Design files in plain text
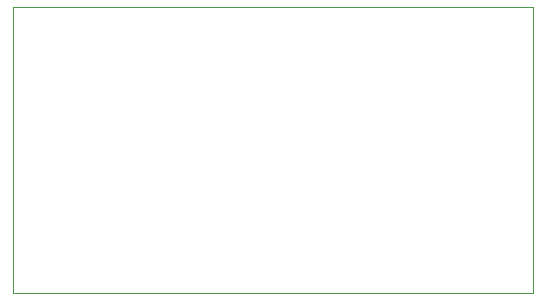
<source format=gm1>
G04*
G04 #@! TF.GenerationSoftware,Altium Limited,Altium Designer,20.2.8 (258)*
G04*
G04 Layer_Color=417716*
%FSLAX44Y44*%
%MOMM*%
G71*
G04*
G04 #@! TF.SameCoordinates,AB2164AD-3A94-489E-A7C9-C1E693429951*
G04*
G04*
G04 #@! TF.FilePolarity,Positive*
G04*
G01*
G75*
%ADD125C,0.0099*%
D125*
X374000Y275000D02*
X813999D01*
Y516987D01*
X374000D02*
X813999D01*
X374000Y275000D02*
Y516987D01*
M02*

</source>
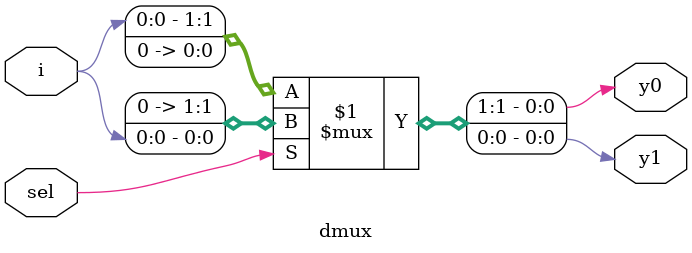
<source format=v>
module dmux(input i,sel,output y0,y1);                                    
assign {y0,y1}= sel?{1'b0,i}:{i,1'b0};                                    
endmodule                            

</source>
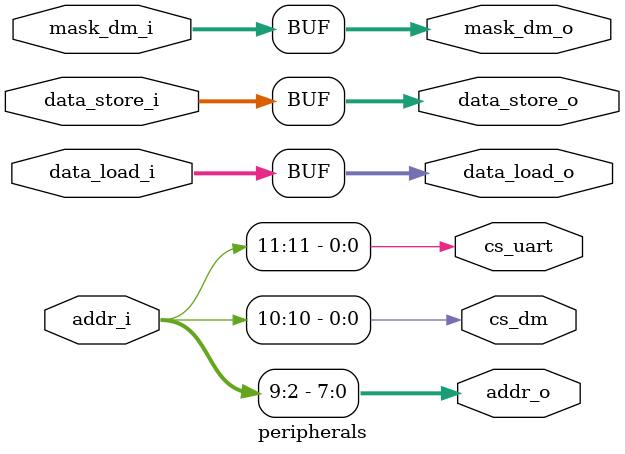
<source format=sv>
module peripherals #(
    parameter  DW             = 32,
    parameter  MEM_SIZE_IN_KB = 1,                           //size of the data memory in kBs
    localparam NO_OF_REGS     = MEM_SIZE_IN_KB * 1024 / 4,   //4 bytes in 32 bits
    localparam ADDRW          = $clog2(NO_OF_REGS)
) (
    input  logic [DW-1:0]    data_load_i,    //data to load from peripherals (input side of bus)
    output logic [DW-1:0]    data_load_o,    //data to load at peripherals (output side of the bus)

    input  logic [DW-1:0]    addr_i,
    output logic [ADDRW-1:0] addr_o,

    input  logic [DW-1:0]    data_store_i,   //data to store at peripherals (input side of bus)
    output logic [DW-1:0]    data_store_o,   //data to be stored at peripherals (output side of bus)

    input  logic [3:0]       mask_dm_i,      //for data memory
    output logic [3:0]       mask_dm_o,       //for data memory

    output logic             cs_dm,          //chip select of data memory
    output logic             cs_uart         //chip select of data memory

);
    always_comb begin
        data_load_o  = data_load_i;
        data_store_o = data_store_i;
    end

    always_comb begin
        addr_o    = addr_i[ADDRW+1:2];      //because last 2 LSBs are to access bytes (byte accesible)
        mask_dm_o = mask_dm_i;
    end

    always_comb begin
        cs_dm   = addr_i[ADDRW+2];
        cs_uart = addr_i[ADDRW+3];
    end

endmodule
</source>
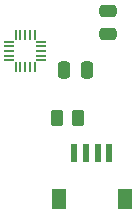
<source format=gbr>
%TF.GenerationSoftware,KiCad,Pcbnew,9.0.0*%
%TF.CreationDate,2025-03-14T15:54:35+08:00*%
%TF.ProjectId,xypad,78797061-642e-46b6-9963-61645f706362,rev?*%
%TF.SameCoordinates,Original*%
%TF.FileFunction,Paste,Bot*%
%TF.FilePolarity,Positive*%
%FSLAX46Y46*%
G04 Gerber Fmt 4.6, Leading zero omitted, Abs format (unit mm)*
G04 Created by KiCad (PCBNEW 9.0.0) date 2025-03-14 15:54:35*
%MOMM*%
%LPD*%
G01*
G04 APERTURE LIST*
G04 Aperture macros list*
%AMRoundRect*
0 Rectangle with rounded corners*
0 $1 Rounding radius*
0 $2 $3 $4 $5 $6 $7 $8 $9 X,Y pos of 4 corners*
0 Add a 4 corners polygon primitive as box body*
4,1,4,$2,$3,$4,$5,$6,$7,$8,$9,$2,$3,0*
0 Add four circle primitives for the rounded corners*
1,1,$1+$1,$2,$3*
1,1,$1+$1,$4,$5*
1,1,$1+$1,$6,$7*
1,1,$1+$1,$8,$9*
0 Add four rect primitives between the rounded corners*
20,1,$1+$1,$2,$3,$4,$5,0*
20,1,$1+$1,$4,$5,$6,$7,0*
20,1,$1+$1,$6,$7,$8,$9,0*
20,1,$1+$1,$8,$9,$2,$3,0*%
%AMFreePoly0*
4,1,14,0.450784,0.088284,0.462500,0.060000,0.462500,0.036569,0.450784,0.008285,0.354215,-0.088284,0.325931,-0.100000,-0.422500,-0.100000,-0.450784,-0.088284,-0.462500,-0.060000,-0.462500,0.060000,-0.450784,0.088284,-0.422500,0.100000,0.422500,0.100000,0.450784,0.088284,0.450784,0.088284,$1*%
%AMFreePoly1*
4,1,14,0.354215,0.088284,0.450784,-0.008285,0.462500,-0.036569,0.462500,-0.060000,0.450784,-0.088284,0.422500,-0.100000,-0.422500,-0.100000,-0.450784,-0.088284,-0.462500,-0.060000,-0.462500,0.060000,-0.450784,0.088284,-0.422500,0.100000,0.325931,0.100000,0.354215,0.088284,0.354215,0.088284,$1*%
%AMFreePoly2*
4,1,14,0.088284,0.450784,0.100000,0.422500,0.100000,-0.422500,0.088284,-0.450784,0.060000,-0.462500,0.036569,-0.462500,0.008285,-0.450784,-0.088284,-0.354215,-0.100000,-0.325931,-0.100000,0.422500,-0.088284,0.450784,-0.060000,0.462500,0.060000,0.462500,0.088284,0.450784,0.088284,0.450784,$1*%
%AMFreePoly3*
4,1,14,0.088284,0.450784,0.100000,0.422500,0.100000,-0.325931,0.088284,-0.354215,-0.008285,-0.450784,-0.036569,-0.462500,-0.060000,-0.462500,-0.088284,-0.450784,-0.100000,-0.422500,-0.100000,0.422500,-0.088284,0.450784,-0.060000,0.462500,0.060000,0.462500,0.088284,0.450784,0.088284,0.450784,$1*%
%AMFreePoly4*
4,1,14,0.450784,0.088284,0.462500,0.060000,0.462500,-0.060000,0.450784,-0.088284,0.422500,-0.100000,-0.422500,-0.100000,-0.450784,-0.088284,-0.462500,-0.060000,-0.462500,-0.036569,-0.450784,-0.008285,-0.354215,0.088284,-0.325931,0.100000,0.422500,0.100000,0.450784,0.088284,0.450784,0.088284,$1*%
%AMFreePoly5*
4,1,14,0.450784,0.088284,0.462500,0.060000,0.462500,-0.060000,0.450784,-0.088284,0.422500,-0.100000,-0.325931,-0.100000,-0.354215,-0.088284,-0.450784,0.008285,-0.462500,0.036569,-0.462500,0.060000,-0.450784,0.088284,-0.422500,0.100000,0.422500,0.100000,0.450784,0.088284,0.450784,0.088284,$1*%
%AMFreePoly6*
4,1,14,-0.008285,0.450784,0.088284,0.354215,0.100000,0.325931,0.100000,-0.422500,0.088284,-0.450784,0.060000,-0.462500,-0.060000,-0.462500,-0.088284,-0.450784,-0.100000,-0.422500,-0.100000,0.422500,-0.088284,0.450784,-0.060000,0.462500,-0.036569,0.462500,-0.008285,0.450784,-0.008285,0.450784,$1*%
%AMFreePoly7*
4,1,14,0.088284,0.450784,0.100000,0.422500,0.100000,-0.422500,0.088284,-0.450784,0.060000,-0.462500,-0.060000,-0.462500,-0.088284,-0.450784,-0.100000,-0.422500,-0.100000,0.325931,-0.088284,0.354215,0.008285,0.450784,0.036569,0.462500,0.060000,0.462500,0.088284,0.450784,0.088284,0.450784,$1*%
G04 Aperture macros list end*
%ADD10RoundRect,0.250000X0.262500X0.450000X-0.262500X0.450000X-0.262500X-0.450000X0.262500X-0.450000X0*%
%ADD11R,0.600000X1.550000*%
%ADD12R,1.200000X1.800000*%
%ADD13FreePoly0,180.000000*%
%ADD14RoundRect,0.050000X0.412500X0.050000X-0.412500X0.050000X-0.412500X-0.050000X0.412500X-0.050000X0*%
%ADD15FreePoly1,180.000000*%
%ADD16FreePoly2,180.000000*%
%ADD17RoundRect,0.050000X0.050000X0.412500X-0.050000X0.412500X-0.050000X-0.412500X0.050000X-0.412500X0*%
%ADD18FreePoly3,180.000000*%
%ADD19FreePoly4,180.000000*%
%ADD20FreePoly5,180.000000*%
%ADD21FreePoly6,180.000000*%
%ADD22FreePoly7,180.000000*%
%ADD23RoundRect,0.250000X-0.250000X-0.475000X0.250000X-0.475000X0.250000X0.475000X-0.250000X0.475000X0*%
%ADD24RoundRect,0.250000X0.475000X-0.250000X0.475000X0.250000X-0.475000X0.250000X-0.475000X-0.250000X0*%
G04 APERTURE END LIST*
D10*
%TO.C,R3*%
X181403394Y-66810000D03*
X179578394Y-66810000D03*
%TD*%
D11*
%TO.C,J2*%
X184047113Y-69778894D03*
X183047113Y-69778894D03*
X182047113Y-69778894D03*
X181047113Y-69778894D03*
D12*
X185347113Y-73653894D03*
X179747113Y-73653894D03*
%TD*%
D13*
%TO.C,U1*%
X178287500Y-60300000D03*
D14*
X178287500Y-60700000D03*
X178287500Y-61100000D03*
X178287500Y-61500000D03*
D15*
X178287500Y-61900000D03*
D16*
X177700000Y-62487500D03*
D17*
X177300000Y-62487500D03*
X176900000Y-62487500D03*
X176500000Y-62487500D03*
D18*
X176100000Y-62487500D03*
D19*
X175512500Y-61900000D03*
D14*
X175512500Y-61500000D03*
X175512500Y-61100000D03*
X175512500Y-60700000D03*
D20*
X175512500Y-60300000D03*
D21*
X176100000Y-59712500D03*
D17*
X176500000Y-59712500D03*
X176900000Y-59712500D03*
X177300000Y-59712500D03*
D22*
X177700000Y-59712500D03*
%TD*%
D23*
%TO.C,C2*%
X180210001Y-62700000D03*
X182109999Y-62700000D03*
%TD*%
D24*
%TO.C,C1*%
X183920000Y-59640893D03*
X183920000Y-57740895D03*
%TD*%
M02*

</source>
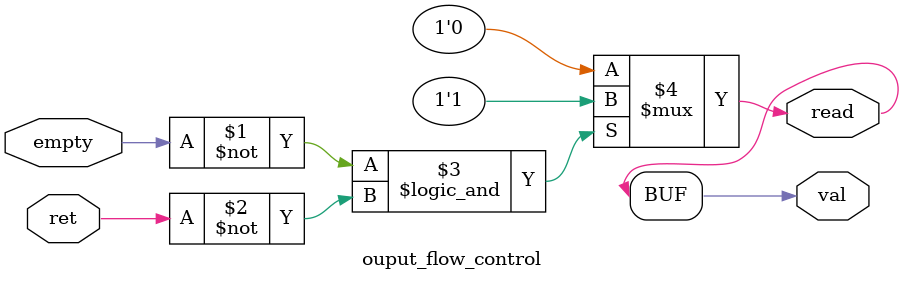
<source format=v>
`timescale 1ns / 1ps
module ouput_flow_control(
input empty, ret, /*if ret = 1 meaning the input buffer of neighbor is full*/
output val, read
    );

assign val = (empty == 0 && ret == 0) ? 1'b1 : 1'b0;
assign read = val;

endmodule

</source>
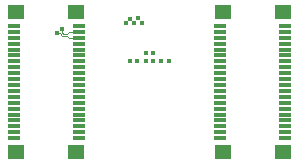
<source format=gbr>
G04 #@! TF.GenerationSoftware,KiCad,Pcbnew,5.0.2+dfsg1-1~bpo9+1*
G04 #@! TF.CreationDate,2019-10-17T14:08:20+02:00*
G04 #@! TF.ProjectId,zglue-jade-adapter,7a676c75-652d-46a6-9164-652d61646170,rev?*
G04 #@! TF.SameCoordinates,Original*
G04 #@! TF.FileFunction,Copper,L8,Bot*
G04 #@! TF.FilePolarity,Positive*
%FSLAX46Y46*%
G04 Gerber Fmt 4.6, Leading zero omitted, Abs format (unit mm)*
G04 Created by KiCad (PCBNEW 5.0.2+dfsg1-1~bpo9+1) date Thu 17 Oct 2019 02:08:20 PM CEST*
%MOMM*%
%LPD*%
G01*
G04 APERTURE LIST*
G04 #@! TA.AperFunction,SMDPad,CuDef*
%ADD10R,1.100000X0.300000*%
G04 #@! TD*
G04 #@! TA.AperFunction,SMDPad,CuDef*
%ADD11R,1.320000X1.300000*%
G04 #@! TD*
G04 #@! TA.AperFunction,ViaPad*
%ADD12C,0.400000*%
G04 #@! TD*
G04 #@! TA.AperFunction,Conductor*
%ADD13C,0.100000*%
G04 #@! TD*
G04 APERTURE END LIST*
D10*
G04 #@! TO.P,J1,20*
G04 #@! TO.N,/VUSB*
X6501220Y-14757000D03*
G04 #@! TO.P,J1,19*
X6501220Y-14257000D03*
G04 #@! TO.P,J1,18*
G04 #@! TO.N,/USB_D_N*
X6501220Y-13757000D03*
G04 #@! TO.P,J1,17*
G04 #@! TO.N,/USB_D_P*
X6501220Y-13257000D03*
G04 #@! TO.P,J1,16*
G04 #@! TO.N,GND*
X6501220Y-12757000D03*
G04 #@! TO.P,J1,15*
G04 #@! TO.N,/CSI_D4_IN_N*
X6501220Y-12257000D03*
G04 #@! TO.P,J1,14*
G04 #@! TO.N,/CSI_D4_IN_P*
X6501220Y-11757000D03*
G04 #@! TO.P,J1,13*
G04 #@! TO.N,GND*
X6501220Y-11257000D03*
G04 #@! TO.P,J1,12*
G04 #@! TO.N,/CSI_D3_IN_N*
X6501220Y-10757000D03*
G04 #@! TO.P,J1,11*
G04 #@! TO.N,/CSI_D3_IN_P*
X6501220Y-10257000D03*
G04 #@! TO.P,J1,10*
G04 #@! TO.N,GND*
X6501220Y-9757000D03*
G04 #@! TO.P,J1,9*
G04 #@! TO.N,/CSI_D2_IN_N*
X6501220Y-9257000D03*
G04 #@! TO.P,J1,8*
G04 #@! TO.N,/CSI_D2_IN_P*
X6501220Y-8757000D03*
G04 #@! TO.P,J1,7*
G04 #@! TO.N,GND*
X6501220Y-8257000D03*
G04 #@! TO.P,J1,6*
G04 #@! TO.N,/CSI_D1_IN_N*
X6501220Y-7757000D03*
G04 #@! TO.P,J1,5*
G04 #@! TO.N,/CSI_D1_IN_P*
X6501220Y-7257000D03*
G04 #@! TO.P,J1,4*
G04 #@! TO.N,GND*
X6501220Y-6757000D03*
G04 #@! TO.P,J1,3*
G04 #@! TO.N,/CSI_CLK_IN_N*
X6501220Y-6257000D03*
G04 #@! TO.P,J1,2*
G04 #@! TO.N,/CSI_CLK_IN_P*
X6501220Y-5757000D03*
G04 #@! TO.P,J1,1*
G04 #@! TO.N,GND*
X6501220Y-5257000D03*
G04 #@! TO.P,J1,40*
G04 #@! TO.N,/3V3_SYS*
X1002120Y-14757000D03*
G04 #@! TO.P,J1,39*
G04 #@! TO.N,/2V5_SYS*
X1002120Y-14257000D03*
G04 #@! TO.P,J1,38*
G04 #@! TO.N,/1V8_SYS*
X1002120Y-13757000D03*
G04 #@! TO.P,J1,37*
G04 #@! TO.N,/1V2_SYS*
X1002120Y-13257000D03*
G04 #@! TO.P,J1,36*
G04 #@! TO.N,/I2C_1_SDA*
X1002120Y-12757000D03*
G04 #@! TO.P,J1,35*
G04 #@! TO.N,/I2C_1_SCL*
X1002120Y-12257000D03*
G04 #@! TO.P,J1,34*
G04 #@! TO.N,/I2C_0_SDA*
X1002120Y-11757000D03*
G04 #@! TO.P,J1,33*
G04 #@! TO.N,/I2C_0_SCL*
X1002120Y-11257000D03*
G04 #@! TO.P,J1,32*
G04 #@! TO.N,GND*
X1002120Y-10757000D03*
G04 #@! TO.P,J1,31*
G04 #@! TO.N,/LED3_ISINK*
X1002120Y-10257000D03*
G04 #@! TO.P,J1,30*
G04 #@! TO.N,/LED2_ISINK*
X1002120Y-9757000D03*
G04 #@! TO.P,J1,29*
G04 #@! TO.N,/LED1_ISINK*
X1002120Y-9257000D03*
G04 #@! TO.P,J1,28*
G04 #@! TO.N,/PWR_BTN*
X1002120Y-8757000D03*
G04 #@! TO.P,J1,27*
G04 #@! TO.N,GND*
X1002120Y-8257000D03*
G04 #@! TO.P,J1,26*
G04 #@! TO.N,/DBG_RX*
X1002120Y-7757000D03*
G04 #@! TO.P,J1,25*
G04 #@! TO.N,/DBG_TX*
X1002120Y-7257000D03*
G04 #@! TO.P,J1,24*
G04 #@! TO.N,/TCK*
X1002120Y-6757000D03*
G04 #@! TO.P,J1,23*
G04 #@! TO.N,/TMS*
X1002120Y-6257000D03*
G04 #@! TO.P,J1,22*
G04 #@! TO.N,/TDO*
X1002120Y-5757000D03*
G04 #@! TO.P,J1,21*
G04 #@! TO.N,/TDI*
X1002120Y-5257000D03*
D11*
G04 #@! TO.P,J1,*
G04 #@! TO.N,*
X6313260Y-15963500D03*
X1192620Y-15958420D03*
X6313260Y-4055980D03*
X1192620Y-4055980D03*
G04 #@! TD*
D10*
G04 #@! TO.P,J2,20*
G04 #@! TO.N,GND*
X24001220Y-14757000D03*
G04 #@! TO.P,J2,19*
G04 #@! TO.N,/FLASH_IO3*
X24001220Y-14257000D03*
G04 #@! TO.P,J2,18*
G04 #@! TO.N,/FLASH_IO2*
X24001220Y-13757000D03*
G04 #@! TO.P,J2,17*
G04 #@! TO.N,/FLASH_IO1*
X24001220Y-13257000D03*
G04 #@! TO.P,J2,16*
G04 #@! TO.N,/FLASH_IO0*
X24001220Y-12757000D03*
G04 #@! TO.P,J2,15*
G04 #@! TO.N,/FLASH_CS*
X24001220Y-12257000D03*
G04 #@! TO.P,J2,14*
G04 #@! TO.N,/FLASH_CLK*
X24001220Y-11757000D03*
G04 #@! TO.P,J2,13*
G04 #@! TO.N,/DONE*
X24001220Y-11257000D03*
G04 #@! TO.P,J2,12*
G04 #@! TO.N,GND*
X24001220Y-10757000D03*
G04 #@! TO.P,J2,11*
G04 #@! TO.N,/E_CTRL_SS*
X24001220Y-10257000D03*
G04 #@! TO.P,J2,10*
G04 #@! TO.N,/E_CTRL_SCK*
X24001220Y-9757000D03*
G04 #@! TO.P,J2,9*
G04 #@! TO.N,/E_CTRL_SO*
X24001220Y-9257000D03*
G04 #@! TO.P,J2,8*
G04 #@! TO.N,/E_CTRL_SI*
X24001220Y-8757000D03*
G04 #@! TO.P,J2,7*
G04 #@! TO.N,/CTRL_RST_FLASH_SOC_CS*
X24001220Y-8257000D03*
G04 #@! TO.P,J2,6*
G04 #@! TO.N,GND*
X24001220Y-7757000D03*
G04 #@! TO.P,J2,5*
G04 #@! TO.N,/E_PROC_SS*
X24001220Y-7257000D03*
G04 #@! TO.P,J2,4*
G04 #@! TO.N,/E_PROC_SCK*
X24001220Y-6757000D03*
G04 #@! TO.P,J2,3*
G04 #@! TO.N,/E_PROC_SO*
X24001220Y-6257000D03*
G04 #@! TO.P,J2,2*
G04 #@! TO.N,/E_PROC_SI*
X24001220Y-5757000D03*
G04 #@! TO.P,J2,1*
G04 #@! TO.N,/E_PROC_RST*
X24001220Y-5257000D03*
G04 #@! TO.P,J2,40*
G04 #@! TO.N,/PROC_OUT_2*
X18502120Y-14757000D03*
G04 #@! TO.P,J2,39*
G04 #@! TO.N,/PROC_OUT_1*
X18502120Y-14257000D03*
G04 #@! TO.P,J2,38*
G04 #@! TO.N,/PROC_OUT_0*
X18502120Y-13757000D03*
G04 #@! TO.P,J2,37*
G04 #@! TO.N,/CTRL_OUT*
X18502120Y-13257000D03*
G04 #@! TO.P,J2,36*
G04 #@! TO.N,GND*
X18502120Y-12757000D03*
G04 #@! TO.P,J2,35*
G04 #@! TO.N,/CSI_D4_OUT_N*
X18502120Y-12257000D03*
G04 #@! TO.P,J2,34*
G04 #@! TO.N,/CSI_D4_OUT_P*
X18502120Y-11757000D03*
G04 #@! TO.P,J2,33*
G04 #@! TO.N,GND*
X18502120Y-11257000D03*
G04 #@! TO.P,J2,32*
G04 #@! TO.N,/CSI_D3_OUT_N*
X18502120Y-10757000D03*
G04 #@! TO.P,J2,31*
G04 #@! TO.N,/CSI_D3_OUT_P*
X18502120Y-10257000D03*
G04 #@! TO.P,J2,30*
G04 #@! TO.N,GND*
X18502120Y-9757000D03*
G04 #@! TO.P,J2,29*
G04 #@! TO.N,/CSI_D2_OUT_N*
X18502120Y-9257000D03*
G04 #@! TO.P,J2,28*
G04 #@! TO.N,/CSI_D2_OUT_P*
X18502120Y-8757000D03*
G04 #@! TO.P,J2,27*
G04 #@! TO.N,GND*
X18502120Y-8257000D03*
G04 #@! TO.P,J2,26*
G04 #@! TO.N,/CSI_D1_OUT_N*
X18502120Y-7757000D03*
G04 #@! TO.P,J2,25*
G04 #@! TO.N,/CSI_D1_OUT_P*
X18502120Y-7257000D03*
G04 #@! TO.P,J2,24*
G04 #@! TO.N,GND*
X18502120Y-6757000D03*
G04 #@! TO.P,J2,23*
G04 #@! TO.N,/CSI_CLK_OUT_N*
X18502120Y-6257000D03*
G04 #@! TO.P,J2,22*
G04 #@! TO.N,/CSI_CLK_OUT_P*
X18502120Y-5757000D03*
G04 #@! TO.P,J2,21*
G04 #@! TO.N,GND*
X18502120Y-5257000D03*
D11*
G04 #@! TO.P,J2,*
G04 #@! TO.N,*
X23813260Y-15963500D03*
X18692620Y-15958420D03*
X23813260Y-4055980D03*
X18692620Y-4055980D03*
G04 #@! TD*
D12*
G04 #@! TO.N,/CSI_CLK_IN_P*
X5059455Y-5500545D03*
G04 #@! TO.N,/CSI_CLK_IN_N*
X4670545Y-5889455D03*
G04 #@! TO.N,Net-(U1-PadD8)*
X14120000Y-8210000D03*
G04 #@! TO.N,/ULPM_WAKE*
X10870000Y-8225000D03*
G04 #@! TO.N,/PIO3*
X11545000Y-4585000D03*
G04 #@! TO.N,/PROC_OUT_1*
X10495000Y-4985000D03*
G04 #@! TO.N,/PROC_OUT_2*
X11195000Y-5035000D03*
G04 #@! TO.N,/PIO1*
X11845000Y-4985000D03*
G04 #@! TO.N,/DONE*
X10895000Y-4635000D03*
G04 #@! TO.N,/PIO2*
X12170000Y-8215000D03*
G04 #@! TO.N,/PIO13*
X13470000Y-8205000D03*
G04 #@! TO.N,/PIO14*
X12845000Y-8230000D03*
G04 #@! TO.N,/PIO8*
X12820000Y-7530000D03*
G04 #@! TO.N,/PIO6*
X12170000Y-7530000D03*
G04 #@! TO.N,Net-(U1-PadC3)*
X11470000Y-8220000D03*
G04 #@! TD*
D13*
G04 #@! TO.N,/CSI_CLK_IN_P*
X5059455Y-5762175D02*
X5059455Y-5500545D01*
X5214280Y-5917000D02*
X5059455Y-5762175D01*
X5676219Y-5757000D02*
X5516219Y-5917000D01*
X6501220Y-5757000D02*
X5676219Y-5757000D01*
X5516219Y-5917000D02*
X5214280Y-5917000D01*
G04 #@! TO.N,/CSI_CLK_IN_N*
X5676219Y-6257000D02*
X5516219Y-6097000D01*
X5139720Y-6097000D02*
X4932175Y-5889455D01*
X6501220Y-6257000D02*
X5676219Y-6257000D01*
X5516219Y-6097000D02*
X5139720Y-6097000D01*
X4932175Y-5889455D02*
X4670545Y-5889455D01*
G04 #@! TD*
M02*

</source>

## [What is being asked]
Print the data above from its first line through the line that has "from peripherals (input side of bus)", exactly and with nothing else, omitting pictures.

## [Solution to this problem]
<source format=gm1>
G04*
G04 #@! TF.GenerationSoftware,Altium Limited,Altium Designer,20.2.8 (258)*
G04*
G04 Layer_Color=417716*
%FSLAX44Y44*%
%MOMM*%
G71*
G04*
G04 #@! TF.SameCoordinates,AB2164AD-3A94-489E-A7C9-C1E693429951*
G04*
G04*
G04 #@! TF.FilePolarity,Positive*
G04*
G01*
G75*
%ADD125C,0.0099*%
D125*
X374000Y275000D02*
X813999D01*
Y516987D01*
X374000D02*
X813999D01*
X374000Y275000D02*
Y516987D01*
M02*

</source>
<source format=v>
module dmux(input i,sel,output y0,y1);                                    
assign {y0,y1}= sel?{1'b0,i}:{i,1'b0};                                    
endmodule                            

</source>
<source format=sv>
module peripherals #(
    parameter  DW             = 32,
    parameter  MEM_SIZE_IN_KB = 1,                           //size of the data memory in kBs
    localparam NO_OF_REGS     = MEM_SIZE_IN_KB * 1024 / 4,   //4 bytes in 32 bits
    localparam ADDRW          = $clog2(NO_OF_REGS)
) (
    input  logic [DW-1:0]    data_load_i,    //data to load from peripherals (input side of bus)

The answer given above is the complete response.